Kenya’s aggressive anti-rape campaign should serve as a model to the world. The country focuses on teaching both boys and girls how to prevent violence against women.
It all started with teaching Kenyan women and girls self-defense in the No Means No program. When organizers listened to their students, they learned that the boys themselves were said to be the problem. Students said that their boyfriends were their most common violators.
The program directors then did something revolutionary: they listened. Not only did they listen, they implemented change.
Program founders then developed The Moment of Truth, a program aimed at boys. In conversations with both the folks in No Means No and The Moment of Truth, they learned that many boys believed that rape was all right if the victim was out alone after dark, wore revealing clothing or was taken on an expensive date.

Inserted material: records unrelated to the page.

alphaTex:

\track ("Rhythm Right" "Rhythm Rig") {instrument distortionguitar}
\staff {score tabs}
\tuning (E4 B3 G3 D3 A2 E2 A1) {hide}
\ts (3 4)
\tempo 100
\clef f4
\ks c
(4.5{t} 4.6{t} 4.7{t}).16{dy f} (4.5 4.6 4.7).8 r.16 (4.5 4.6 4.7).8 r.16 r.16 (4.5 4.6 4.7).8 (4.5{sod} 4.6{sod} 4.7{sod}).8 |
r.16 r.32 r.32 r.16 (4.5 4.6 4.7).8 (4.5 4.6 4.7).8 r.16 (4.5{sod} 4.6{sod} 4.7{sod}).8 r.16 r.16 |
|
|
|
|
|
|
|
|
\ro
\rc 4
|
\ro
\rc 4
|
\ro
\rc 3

The Moment Of Truth has since been used to teach boys about pivotal moments in their life, including consent. As a direct result of these conversations, rape has dropped by a whopping 20 percent among students in schools participating in the The Moment Of Truth program.
Not only are boys less likely to commit the act itself, they are more likely to protect victims and intervene. On top of this, there has been a reduction of harassment of female-identified students. (Unfortunately, the study does not have data for trans or nonbinary-identified folks.)
Rapes have dropped 40 percent among girls who have gone through No Means No training for at least one year.
Imagine what the U.S. could do if sex education was tweaked to reflect consent and safety?
Instead of saying that the victim is “asking for it,” let’s teach those who may become rapists to actually ask for “it” — and how to process rejection without violence.